Der Niederlagen-Spezialist

Die Figuren des George F. Walker haben großes Talent, aus eigener Kraft zu scheitern. Demnächst werden seine Stücke überall laufen, Magdeburg bietet einen Vorgeschmack

Man wird noch von ihm hören: Die Saison geht, George F. Walker kommt

Sein Name ist Walker, George F. Walker. In der nächsten Saison wird sein ironischer Blick auf die amerikanische Gesellschaft noch oft zu erleben sein. Als Erstes wurde jetzt das Stück „Heaven“ in Magdeburg inszeniert. Und das geht so: Ein Fluch lastet auf dem Beruf der Straßencops. Sie richten immer das genaue Gegenteil von dem an, was sie eigentlich wollten: wecken Misstrauen, säen Zwietracht, provozieren Vorwürfe. Das Ende ist die gegenseitige Ausrottung im blutigen Showdown. Wer überlebt, trauert nicht um die Toten – es waren Heroinmädchen, korrupte Rechtsanwälte, unfähige Sozialarbeiterinnen. Walkers Kunst ist, sie finster-fröhlich in immer neuen Paarungen aufeinander treffen zu lassen.

„Suburban Motel“ heißt eine Serie aus sechs Stücken, in denen ein Hotelzimmer der Umschlagplatz für eine Hand voll Gäste ist, die vor allem eines verbindet: das Talent, ganz allein aus eigener Kraft zu scheitern. Die drogensüchtige Denise, die ausgerechnet den Zimmerjungen Phillie einspannt, um ihre Tochter von der Fürsorge zurückzubekommen; die Gangster, die der Gewalt abschwören und nun selbst die Mafia am Hals haben.

In Kanada schätzt man dergleichen. Dort ist Walker der populärste englischsprachige Autor der vergangenen Jahre. Theoretisch lägen zwei dutzend Stücke zur deutschsprachigen Erstaufführung parat, und bei so viel Text kann man mit vollen Händen schöpfen. Für die nächste Saison sind Inszenierungen in Düsseldorf angekündigt, in Berlin wird es Walker geben, und glaubt man dem Verlag, sind Gespräche mit weiteren Häusern im vollen Gange. Der Anfang ist gemacht, ein Ende nicht in Sicht.
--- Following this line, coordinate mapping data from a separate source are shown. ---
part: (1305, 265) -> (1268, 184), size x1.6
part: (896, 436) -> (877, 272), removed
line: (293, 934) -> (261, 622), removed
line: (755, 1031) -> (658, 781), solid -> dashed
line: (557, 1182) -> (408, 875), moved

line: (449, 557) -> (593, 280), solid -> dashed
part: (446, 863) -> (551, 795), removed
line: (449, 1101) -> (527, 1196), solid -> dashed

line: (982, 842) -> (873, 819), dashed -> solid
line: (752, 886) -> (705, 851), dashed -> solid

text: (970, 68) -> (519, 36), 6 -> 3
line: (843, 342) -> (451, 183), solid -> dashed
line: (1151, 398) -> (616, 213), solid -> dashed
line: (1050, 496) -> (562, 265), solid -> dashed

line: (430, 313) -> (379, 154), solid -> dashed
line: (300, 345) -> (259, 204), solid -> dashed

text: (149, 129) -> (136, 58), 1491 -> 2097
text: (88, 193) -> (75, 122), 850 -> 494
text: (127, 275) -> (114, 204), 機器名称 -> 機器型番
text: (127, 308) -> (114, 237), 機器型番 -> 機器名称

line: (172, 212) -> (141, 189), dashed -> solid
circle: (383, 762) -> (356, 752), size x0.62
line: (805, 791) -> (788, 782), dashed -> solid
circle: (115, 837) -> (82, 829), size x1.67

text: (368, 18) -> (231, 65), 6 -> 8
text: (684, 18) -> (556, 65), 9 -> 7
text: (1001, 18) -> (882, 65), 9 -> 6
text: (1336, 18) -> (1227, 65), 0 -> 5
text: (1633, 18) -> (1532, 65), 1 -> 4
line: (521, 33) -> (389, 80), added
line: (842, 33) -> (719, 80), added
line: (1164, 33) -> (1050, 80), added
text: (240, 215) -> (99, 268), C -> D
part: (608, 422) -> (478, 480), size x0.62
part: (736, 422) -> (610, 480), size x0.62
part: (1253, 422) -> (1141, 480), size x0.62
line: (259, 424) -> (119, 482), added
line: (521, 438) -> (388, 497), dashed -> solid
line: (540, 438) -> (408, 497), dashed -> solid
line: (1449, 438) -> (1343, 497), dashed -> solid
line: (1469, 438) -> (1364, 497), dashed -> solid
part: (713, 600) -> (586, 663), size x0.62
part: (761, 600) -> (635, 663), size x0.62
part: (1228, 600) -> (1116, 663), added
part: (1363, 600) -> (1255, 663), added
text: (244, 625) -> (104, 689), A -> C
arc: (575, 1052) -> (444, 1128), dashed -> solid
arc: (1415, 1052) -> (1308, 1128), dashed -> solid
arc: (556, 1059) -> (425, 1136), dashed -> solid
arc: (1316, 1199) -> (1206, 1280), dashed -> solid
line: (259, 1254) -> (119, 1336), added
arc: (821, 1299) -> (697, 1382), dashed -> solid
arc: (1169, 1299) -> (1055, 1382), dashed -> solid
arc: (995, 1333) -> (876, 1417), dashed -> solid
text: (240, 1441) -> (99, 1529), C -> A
Einen Vorgeschmack bieten nun also die Freien Kammerspiele in Magdeburg. In der dortigen Inszenierung von „Heaven“ kommt neben dem Cop die zweite Lieblingsfigur des Autors vor: ein Rechtsanwalt. Menschenrechts-Spezialist Jimmy ist im Kampf gegen Rassisten und religiöse Fanatiker selbst ein Fanatiker geworden. Die Ehe mit seiner jüdischen Frau ist am Scheitern, und als er am Anfang des Stücks von einem Polizisten mit der Waffe bedroht wird, bricht akut die Lebenskrise aus. Zwischendurch hakelt er sich mit einem Rabbi, liest ein Drogenmädchen von der Straße auf – und dass sich am Ende alle einschließlich ihm selbst im Jenseits wiederbegegnen, ist das einfache Resultat unglücklicher Verstrickungen. Mit Vernunft kann man dem nicht beikommen.

Regisseur Matthias Brenner versucht es in Madgeburg trotzdem. Hinter dem bös-grotesken Verhalten der Figuren scheint er streckenweise ein tieferes psychologisches Muster zu vermuten und lässt die Figuren manchmal allzu larmoyant über die Welt räsonieren. Auf diese Weise wird das Schnelle, Spritzige immer wieder mit sozialrealistischen Einschüben ausgebremst. Gesangseinlagen und kleine Tanznummern kontrastieren mit Showdown-Szenen, denen Dirk Audehm als Polizist zu schöner Komik verhilft. Dafür ist der Schlussmonolog gestrichen. Darin schlägt Jimmy dem lieben Gott sehr ernsthaft vor, die Menschen dafür zu bezahlen, dass sie sich zu besseren Menschen bekehren lassen.

Die Marktbeziehung soll also richten, was polizeidienstliche oder geistliche Stellen nicht vermochten. Über die Fähigkeit des Geldes, die Welt zu neutralisieren, ist schon viel nachgedacht worden. Walker fügt dem reichen Anschauungsmaterial seinen bissigen Blick hinzu. Man wird noch von ihm hören. Die Saison geht, George F. Walker kommt.